Stored data entries:
# # # # #
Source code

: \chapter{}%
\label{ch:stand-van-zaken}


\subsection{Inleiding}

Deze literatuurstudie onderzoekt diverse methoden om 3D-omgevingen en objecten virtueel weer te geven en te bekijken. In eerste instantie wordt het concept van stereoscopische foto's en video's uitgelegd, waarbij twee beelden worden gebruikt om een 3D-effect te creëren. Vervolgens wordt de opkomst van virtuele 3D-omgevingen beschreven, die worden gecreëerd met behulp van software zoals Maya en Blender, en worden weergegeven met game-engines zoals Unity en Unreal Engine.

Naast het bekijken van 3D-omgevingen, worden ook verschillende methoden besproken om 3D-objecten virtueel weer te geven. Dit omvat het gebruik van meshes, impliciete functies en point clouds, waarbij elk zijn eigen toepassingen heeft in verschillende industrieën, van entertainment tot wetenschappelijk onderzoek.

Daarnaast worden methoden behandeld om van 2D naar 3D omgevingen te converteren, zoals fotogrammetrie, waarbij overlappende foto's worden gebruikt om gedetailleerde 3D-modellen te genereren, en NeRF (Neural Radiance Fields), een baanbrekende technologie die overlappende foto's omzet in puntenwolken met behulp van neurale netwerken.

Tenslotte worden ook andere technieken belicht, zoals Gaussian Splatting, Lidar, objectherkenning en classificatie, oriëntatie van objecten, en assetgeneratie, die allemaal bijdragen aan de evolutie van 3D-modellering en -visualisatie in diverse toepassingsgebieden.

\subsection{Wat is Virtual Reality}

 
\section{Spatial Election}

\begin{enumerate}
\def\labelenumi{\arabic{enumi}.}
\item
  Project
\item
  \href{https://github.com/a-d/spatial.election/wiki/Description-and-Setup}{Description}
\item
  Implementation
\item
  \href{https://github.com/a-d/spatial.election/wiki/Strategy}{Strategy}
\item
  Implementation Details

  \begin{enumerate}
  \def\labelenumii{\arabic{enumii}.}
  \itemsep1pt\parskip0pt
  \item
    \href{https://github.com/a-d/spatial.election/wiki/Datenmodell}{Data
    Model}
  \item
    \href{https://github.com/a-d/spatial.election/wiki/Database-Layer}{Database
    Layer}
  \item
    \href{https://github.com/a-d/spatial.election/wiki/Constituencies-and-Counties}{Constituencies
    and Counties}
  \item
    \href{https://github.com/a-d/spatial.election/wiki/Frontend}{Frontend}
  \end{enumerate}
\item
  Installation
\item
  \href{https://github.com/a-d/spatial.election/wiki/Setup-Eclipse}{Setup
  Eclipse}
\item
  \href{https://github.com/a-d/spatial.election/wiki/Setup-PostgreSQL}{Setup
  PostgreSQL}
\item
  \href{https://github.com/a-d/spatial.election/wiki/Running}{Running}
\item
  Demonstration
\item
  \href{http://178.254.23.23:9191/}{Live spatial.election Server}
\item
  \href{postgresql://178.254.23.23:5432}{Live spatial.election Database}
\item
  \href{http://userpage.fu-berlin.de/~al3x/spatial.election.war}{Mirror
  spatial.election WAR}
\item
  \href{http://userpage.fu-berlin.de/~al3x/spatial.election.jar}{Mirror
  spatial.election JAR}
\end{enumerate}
# # # # #
- [Directions]:
Search the entries for "zoals" and copy each matching line.

- [Solution to this problem]:
Deze literatuurstudie onderzoekt diverse methoden om 3D-omgevingen en objecten virtueel weer te geven en te bekijken. In eerste instantie wordt het concept van stereoscopische foto's en video's uitgelegd, waarbij twee beelden worden gebruikt om een 3D-effect te creëren. Vervolgens wordt de opkomst van virtuele 3D-omgevingen beschreven, die worden gecreëerd met behulp van software zoals Maya en Blender, en worden weergegeven met game-engines zoals Unity en Unreal Engine.
Daarnaast worden methoden behandeld om van 2D naar 3D omgevingen te converteren, zoals fotogrammetrie, waarbij overlappende foto's worden gebruikt om gedetailleerde 3D-modellen te genereren, en NeRF (Neural Radiance Fields), een baanbrekende technologie die overlappende foto's omzet in puntenwolken met behulp van neurale netwerken.
Tenslotte worden ook andere technieken belicht, zoals Gaussian Splatting, Lidar, objectherkenning en classificatie, oriëntatie van objecten, en assetgeneratie, die allemaal bijdragen aan de evolutie van 3D-modellering en -visualisatie in diverse toepassingsgebieden.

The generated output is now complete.